PRETORIA, South Africa – Regional leaders meeting in South Africa on Tuesday to express solidarity with Western Sahara, which is under Morrocan occupation, expressed concern after seven members states elected to attend a parallel summit convened by Morocco.
Angola, Madagascar, Zambia, Malawi, the Democratic Republic of Congo, Tanzania and Eswatini were among the 38 countries that accepted Morocco’s invitation.
Represented by their senior ministers, the countries insisted that they were following a United Nations resolution passed in Mauritania last year and not snubbing the Pretoria Conference, which also took place on Monday.
SADC chairman Hage Geingob, the president of Namibia, told the conference in Pretoria: “We were told there is another meeting in Morocco and some SADC members are there. So we must ask if SADC is united in its support for freedom for Saharawi people, or do we need a new approach?”
Zimbabwe’s President Emmerson Mnangagwa, Lesotho Prime Minister Thomas Motsoahae Thabane, Geingob and host President Cyril Ramaphosa were the only SADC heads of state at the conference in Pretoria. Saharawi Arab Democratic Republic (SADR) leader Brahim Ghali and Ugandan President Yoweri Museveni were also in attendance.
“The decolonisation of Africa will not be complete until the day the people of Western Sahara decide the fate of their future status, through a free and fair referendum,” Geingob told the conference.
Ramaphosa, who took time off a gruelling election campaign, said: “We cannot but be moved by the plight of the Saharawi people. It has been 43 years since Western Sahara was annexed. For four decades the people of Western Sahara have had to endure dispossession, displacement, conflict and deprivation of their liberties.”
The Eswatini Minister of Public Works and head of delegation, Christian Ntshangase, said their presence in Morocco was in line with the UN framework in resolving the Western Sahara question.
“We’re aware that there is another meeting in Pretoria, but we believe that this is the conference that would assist the UN to find a lasting and peaceful solution to this region,” said Ntshangase.
Nigeria, a West African superpower, echoed the sentiments of the SADC members when its Foreign Affairs Ministry permanent secretary, Mustapha Lawal Sulaiman, justified their attendance.
“We insist that there should be no parallel process. The Western Sahara issue has been dragging on for too long, and Africa must now speak with one voice,” he said.
SADC and the African Union have been at the forefront of calling on Morocco to allow Western Sahara to achieve self-determination.
Ramaphosa, Rwanda leader Paul Kagame and Egypt President Abdel Fattah al-Sisi comprise the African Union troika that has been mandated to work with the UN to find a peaceful outcome to the Western Sahara dispute.
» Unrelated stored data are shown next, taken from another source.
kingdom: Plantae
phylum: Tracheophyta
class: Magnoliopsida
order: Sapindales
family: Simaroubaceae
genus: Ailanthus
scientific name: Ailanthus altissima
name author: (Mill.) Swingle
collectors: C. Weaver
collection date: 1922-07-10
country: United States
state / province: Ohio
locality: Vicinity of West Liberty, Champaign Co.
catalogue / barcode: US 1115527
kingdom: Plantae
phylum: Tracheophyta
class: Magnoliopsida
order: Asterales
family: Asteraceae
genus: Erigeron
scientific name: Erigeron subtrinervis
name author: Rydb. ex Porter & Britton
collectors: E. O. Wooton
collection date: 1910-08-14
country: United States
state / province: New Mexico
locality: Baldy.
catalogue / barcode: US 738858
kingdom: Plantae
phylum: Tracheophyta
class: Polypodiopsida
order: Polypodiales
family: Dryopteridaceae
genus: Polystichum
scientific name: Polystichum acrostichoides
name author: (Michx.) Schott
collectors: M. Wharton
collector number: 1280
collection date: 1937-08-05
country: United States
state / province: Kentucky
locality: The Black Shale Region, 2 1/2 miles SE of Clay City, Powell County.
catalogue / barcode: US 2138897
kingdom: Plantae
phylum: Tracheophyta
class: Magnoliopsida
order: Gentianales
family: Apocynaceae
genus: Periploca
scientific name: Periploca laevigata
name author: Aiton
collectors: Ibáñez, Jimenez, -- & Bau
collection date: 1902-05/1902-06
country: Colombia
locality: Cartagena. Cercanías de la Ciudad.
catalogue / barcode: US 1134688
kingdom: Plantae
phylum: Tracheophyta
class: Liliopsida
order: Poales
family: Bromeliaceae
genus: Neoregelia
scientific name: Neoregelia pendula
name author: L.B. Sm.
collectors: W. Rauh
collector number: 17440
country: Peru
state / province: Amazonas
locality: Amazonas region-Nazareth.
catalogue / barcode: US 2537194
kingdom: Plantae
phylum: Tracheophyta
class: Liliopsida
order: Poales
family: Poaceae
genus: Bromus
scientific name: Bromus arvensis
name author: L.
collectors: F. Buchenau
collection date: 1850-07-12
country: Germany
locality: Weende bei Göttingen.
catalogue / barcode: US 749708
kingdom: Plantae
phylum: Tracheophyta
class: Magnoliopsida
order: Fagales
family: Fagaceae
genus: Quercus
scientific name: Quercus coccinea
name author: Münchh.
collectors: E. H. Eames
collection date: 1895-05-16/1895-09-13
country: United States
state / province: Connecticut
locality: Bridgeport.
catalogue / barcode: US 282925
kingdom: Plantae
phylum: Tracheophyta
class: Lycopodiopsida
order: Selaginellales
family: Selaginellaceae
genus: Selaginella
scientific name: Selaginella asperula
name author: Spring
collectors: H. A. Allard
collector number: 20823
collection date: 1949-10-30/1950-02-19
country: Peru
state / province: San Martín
The 38 countries that met in Morocco on Monday were unanimous that the continent needed to speak with one voice and that all efforts to break the deadlock must be done through the UN.
Morocco Minister of Foreign Affairs Nasser Bourita called for the same unity of purpose.
“Africa’s best interests call on us to come together. It forbids us to fight. Our watchword should resolutely be that of unity, cohesion and coherence,” he said.
Quizzed on the purpose of running a parallel conference to South Africa, Bourita insisted that Morocco had no intention of causing division.
“This conference is an exact illustration of that royal vision, in that it aims precisely to unite and move forward. No to division, yes to cohesion, no to rear-guard squabbling and yes to rallying for Africa’s real priority causes,” he said.
The ministerial conference concluded with 13 declarations. Chief among them was “the unanimous adoption of decision Assembly/AU/Dec693 on the report of the chairperson of the AU Commission on the Sahara issue, which affirms the exclusivity of the United Nations as the framework for seeking a mutually acceptable, realistic pragmatic and lasting solution to the Sahara issue”.
The ministers also reaffirmed their commitment to the effective implementation of the mandate of the AU troika to preserve the ongoing political process with the exclusive mandate of the UN under the supervision of the Security Council.